**Stored data entries**
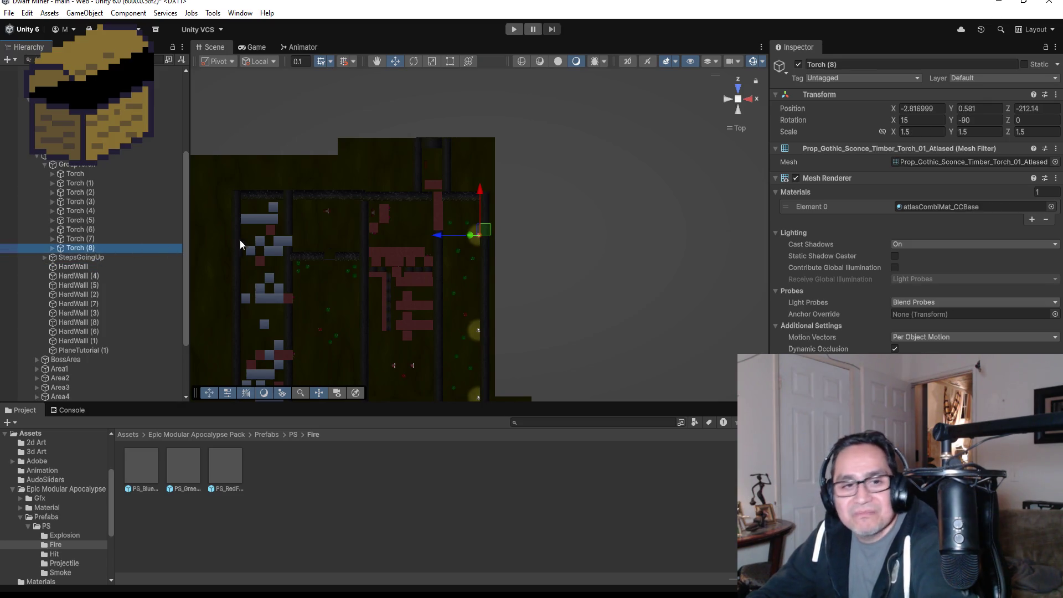
key("ctrl+d")
mouse_move(438, 239)
left_mouse_down()
mouse_move(352, 238)
mouse_move(380, 235)
left_mouse_up()
- Move Torch (9) up to Z -207.89 and set its Y rotation to 0
scroll(452, 261, "up", 1)
key("f")
scroll(515, 246, "down", 6)
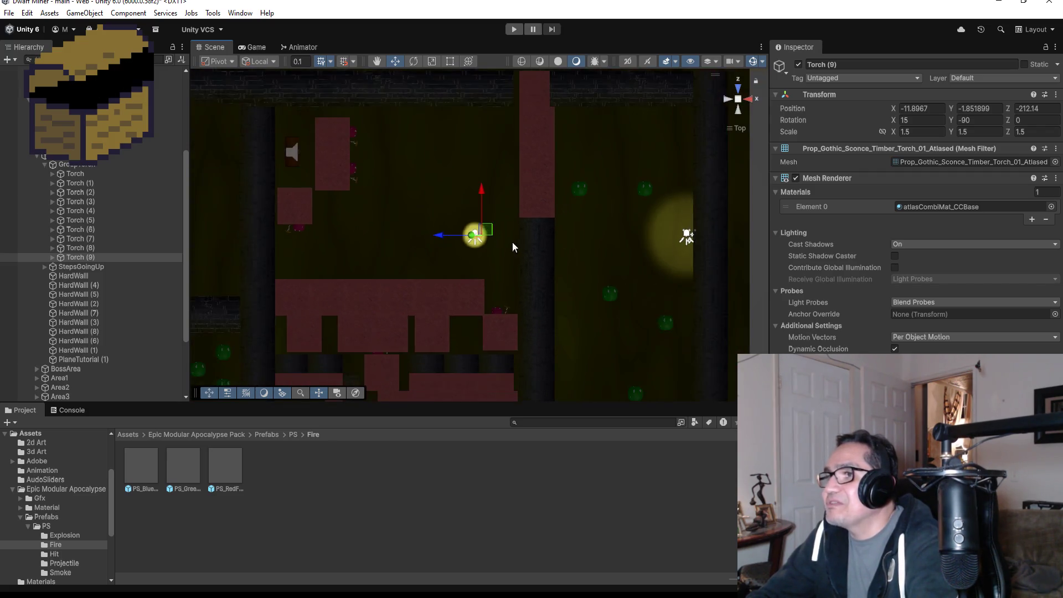
scroll(512, 247, "down", 8)
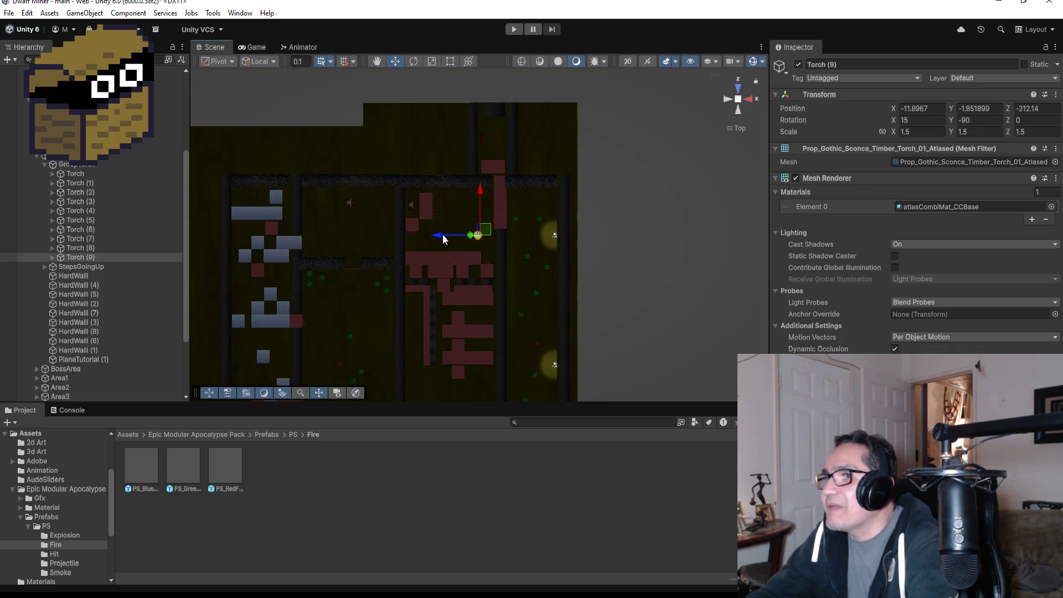
mouse_move(487, 195)
left_mouse_down()
mouse_move(484, 135)
mouse_move(485, 158)
left_mouse_up()
left_click(999, 120)
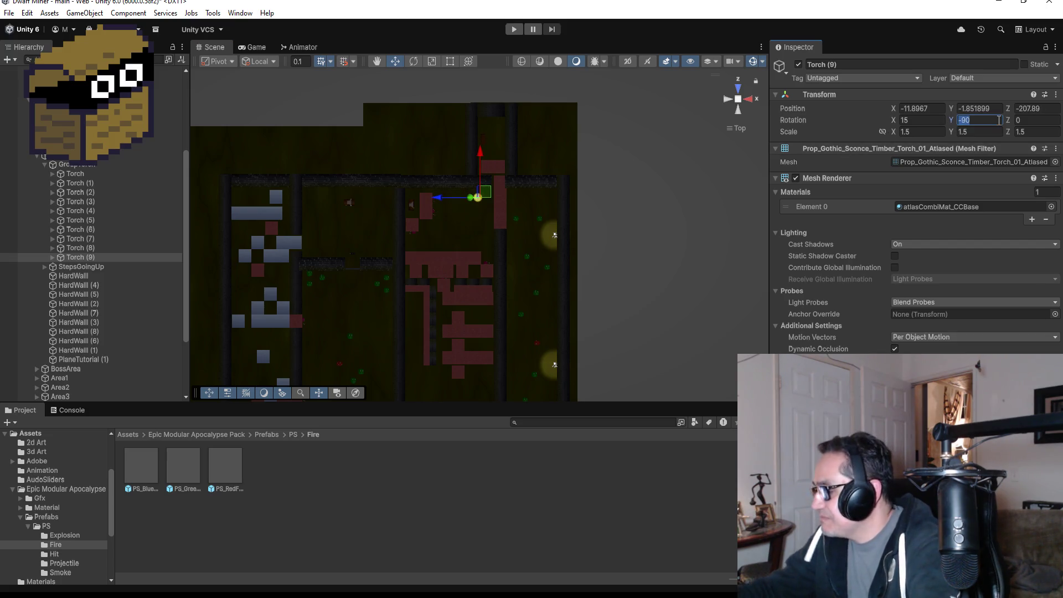
type("0")
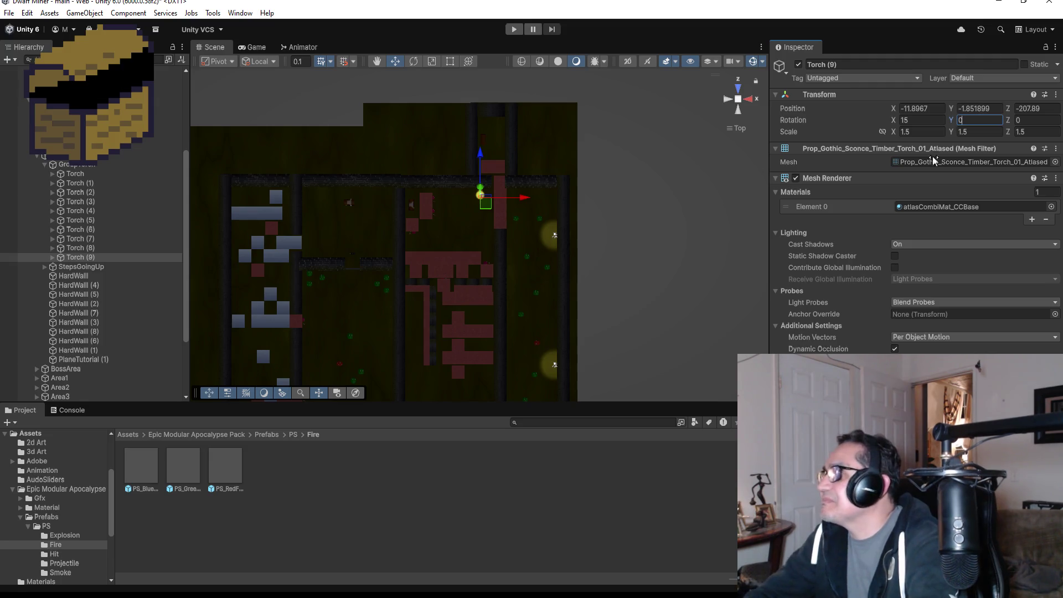
- Delete Torch (9) using its Hierarchy context menu
right_click(78, 257)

**Required work**
Your answer should be every line above that contains the word "scroll".

**Answer for the task**
scroll(452, 261, "up", 1)
scroll(515, 246, "down", 6)
scroll(512, 247, "down", 8)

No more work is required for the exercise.